Fareler üzerindeki deneylerde, aspirin, meme, cilt ve kolon kanseri durumundaki diğer şeylerin yanı sıra, çeşitli kanser türlerinde metastaz oluşumu olasılığını azaltabileceği doğrulanmıştır. Daha önce, insanlar üzerine yapılan çalışmalar, sürekli bir asetilsalisilik asit kaynağının metastazların yarısını önleyebileceğini göstermişti. Siklooksijenaz-1 enzimini de kullanan diğer aktif bileşenlere benzer veriler vardır. Dolayısıyla ibuprofen ve diklofenak da kanserin uzun süreli tedavi olarak tekrarlanmasını önleyebiliyor gibi görünüyor.
Bununla birlikte, odada tüm bu maddelerle yan etkiler de vardır. Kıçlı mide kanaması ve astım saldırılarını tetikleyebilir, ibuprofen kalp performansını azaltabilir, karaciğere ve böbreklere zarar verebilir. Diklofenak, su için her zamankinden daha büyük bir sorun haline gelir: su işleri aktif bileşeni atık sudan çıkaramaz, balık temas sırasında cinsiyetinizi değiştirir.
Üniversite Hastanesi Patoloji Enstitüsü'nden Kanser Araştırmacısı Edgar Dahl RWTH Aachen, kanser savunması için asetilsalik asit açısından her şeyin açık olup olmadığından şüphe ediyor: “Burada gösterilen etki mekanizması çok makul görünüyor. Bununla birlikte, çeşitli tümör tiplerinde çeşitli etki mekanizmaları zaten tanımlanmıştır, muhtemelen tek tip moleküler prensip yoktur. Tümördeki 'sürücü mutasyonları' gibi diğer faktörlerin etkinliği de bağımlı gibi görünüyor.
Kolorektal karsinomdaki koşullar en iyi incelenir, yani kolon tümörleri. Bu durumlarda, Stockholm'deki Karolinska Enstitüsü'nden araştırmacılar, kanser hücrelerinin eşek frenine özellikle neyi açık hale getirdiğini gösterdiler: PIK3CA adı verilen belirli bir mutasyona sahipler. Şimdi tam olarak bildiğiniz için, hastaları bu mutasyon için test edebilir ve kesinlikle kanser ameliyatlarından sonra asetilsalisilik asit ile düşük süreli tedaviyi önerebilirsiniz.

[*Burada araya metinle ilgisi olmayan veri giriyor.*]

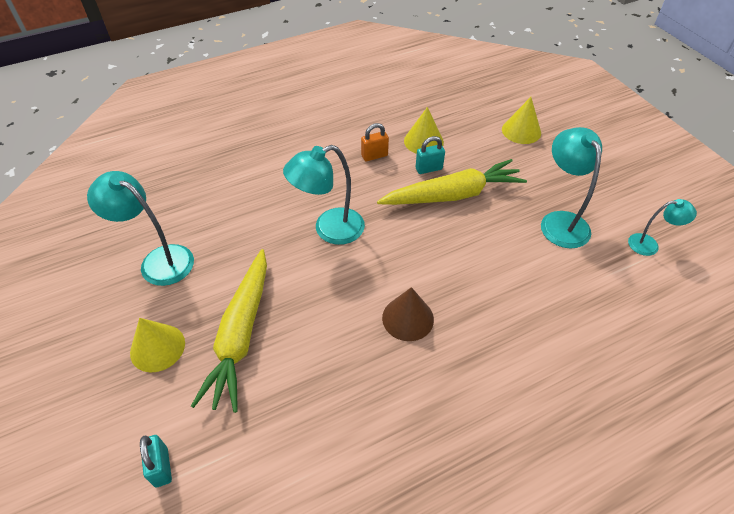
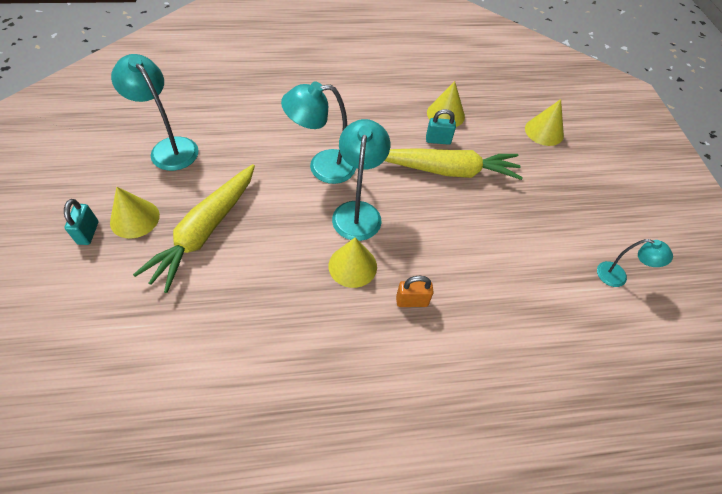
camera: 15 degrees right, 5 degrees up
(161, 467) = (92, 315): turquoise padlock -> turquoise padlock (88, 233)
(374, 156) = (394, 114): orange padlock -> orange padlock (412, 301)
(408, 318) = (352, 266): brown cone -> yellow cone
(560, 221) = (539, 226): turquoise lamp -> turquoise lamp (358, 211)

İnme hastalarının da günde 75 miligram tavsiye etmesi aynı miktarda. Bir bilim adamı hala bu terapinin ilk ameliyattan sonra kanser hastalarına önerilip önerilmeyeceğini düşünürken, diğerleri zaten eşekli kanserin ortaya çıkmasının önlenmeyeceğini zaten araştırıyor.
Dolayısıyla Southampton İngilizcesindeki Üniversite Hastanesinde: Önlem olarak doktorlar, pankreas kanseri riski artan diyabetli insanlara ve aynı zamanda ortalama hastaları tedavi ettiler. Sonuç olarak, özellikle tehlikeli olarak kabul edilen kanserin her iki grupta daha az sıklıkta meydana gelmesi nedeniyle, diyabet hastaları risklerini 40, kontrol grubu yüzde 20 azalttı.
Çalışma internette bir yerde değil, ancak NHS web sitesi, Ulusal Sağlık Servisi, İngiltere'deki Ulusal Sağlık Servisi'nde bulunabilir. Otoritenin yeni tedaviler getirdiği bilinmektedir, özellikle de ucuz olduğu kadar etkilidir.